Altho the making of pine tar and turpentine (Naval Stores) is associated with the southern states there was tar making operations in Sussex county.  This local industry never achieved the level of commercial industry of the southern states.  I can only guess that it served the local economy before it was economically better to buy a superior product from store keepers. 

Tar was very important to ships as it preserved the wood the ship was made of.  Ropes on the ships were also covered in tar to slow down the rotting process.  Tar was also used for medical purposes on people and beast. Tar was used on roofing shingles and fence post.
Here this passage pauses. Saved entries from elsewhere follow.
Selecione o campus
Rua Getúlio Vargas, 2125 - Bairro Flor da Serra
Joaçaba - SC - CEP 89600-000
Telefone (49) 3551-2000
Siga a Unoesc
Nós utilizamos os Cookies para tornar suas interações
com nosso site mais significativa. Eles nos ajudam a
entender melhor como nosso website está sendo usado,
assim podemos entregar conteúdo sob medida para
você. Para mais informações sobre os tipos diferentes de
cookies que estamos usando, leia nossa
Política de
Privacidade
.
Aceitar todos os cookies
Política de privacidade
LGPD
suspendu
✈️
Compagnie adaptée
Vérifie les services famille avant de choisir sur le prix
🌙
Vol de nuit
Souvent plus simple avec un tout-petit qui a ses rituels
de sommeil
Frequently pine with a high resin content is found in the dead stumps left over from logging operations.  Perhaps trees were cut for charcoal making for the local bog iron furnaces and the dead stumps left over time would become high in sap.  Men would cut out the heartwood in the stumps and dig the roots which would also be high in sap. 
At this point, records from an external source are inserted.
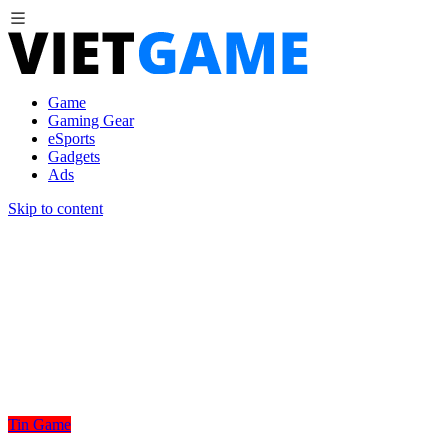
Game
Gaming Gear
eSports
Gadgets
Ads
Skip to content
Tin Game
We can only guess at what a local Pine Tar kiln might look like based on the ones in the south.  They seem to fit two versions.  One being a plate of iron with a grove on it on which pine fatwood chips or roots would be placed.  The plate of iron would then be covered by an upside down pot and the entire  assembly would be covered in logs and limbs to be burnt.  Since the fire never touches the pine under the pot the heat would make the pine sap in the pine flow and it would flow into the grove in the plate of iron and out to a waiting container where it became tar.
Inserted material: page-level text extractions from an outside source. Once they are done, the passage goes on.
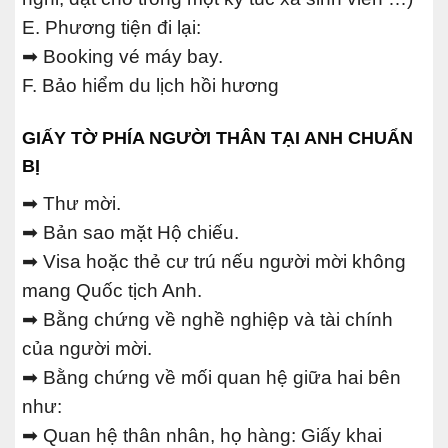
E. Phương tiện đi lại:
➡ Booking vé máy bay.
F. Bảo hiểm du lịch hồi hương
GIẤY TỜ PHÍA NGƯỜI THÂN TẠI ANH CHUẨN
BỊ
➡ Thư mời.
➡ Bản sao mặt Hộ chiếu.
➡ Visa hoặc thẻ cư trú nếu người mời không
mang Quốc tịch Anh.
➡ Bằng chứng về nghề nghiệp và tài chính
của người mời.
➡ Bằng chứng về mối quan hệ giữa hai bên
như:
➡ Quan hệ thân nhân, họ hàng: Giấy khai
A second method was to dig a large pit with sloping side that in the center had a buried barrel and sometime a pipe or trough that flowed out to waiting barrels.  Sometime the pit was brick lined.  The pit was filled with pine high in resin,  which would come from stumps and roots of previously cut pine trees.  The entire pit and wood was covered in dirt with a single ventilation hole and the pine was set on fire.  the resin would flow down the sloped side of the pit into the barrel.  This operation is very similar to making charcoal. 

One source list the output as;
The average yield for one cord (4,000 lb.) of "light wood" might be:
Wood turpentine8 to 15 gal.
Total oils; including tar65 to 100 gal
Tar40 to 60 gal.
Charcoal25 to 35 bushels or 403 to 564 lbs.

I know of no known tar kiln that still exists in the area.  In the Delaware land records is a deed in which Hugh Elliott sells land to Seth Lingo in 1808 in Little Creek Hundreds Sussex county.  Included in the metes and bounds of slashed pine trees and dead pine trees, is mention that one marker - a slashed pine tree was along side of an old tar kiln.  So if in 1808 the tar kiln was considered "old" perhaps it shows when the making of tar ceased to be a business in Sussex County.  The use of tar kilns must have died out by 1800 as usually, in other types of kilns, a road or some geographic location will be referred to by the type of kiln that was in the area, thusly brick kiln road, lime kiln road etc are still around.  I know of no reference to a tar kiln road locally.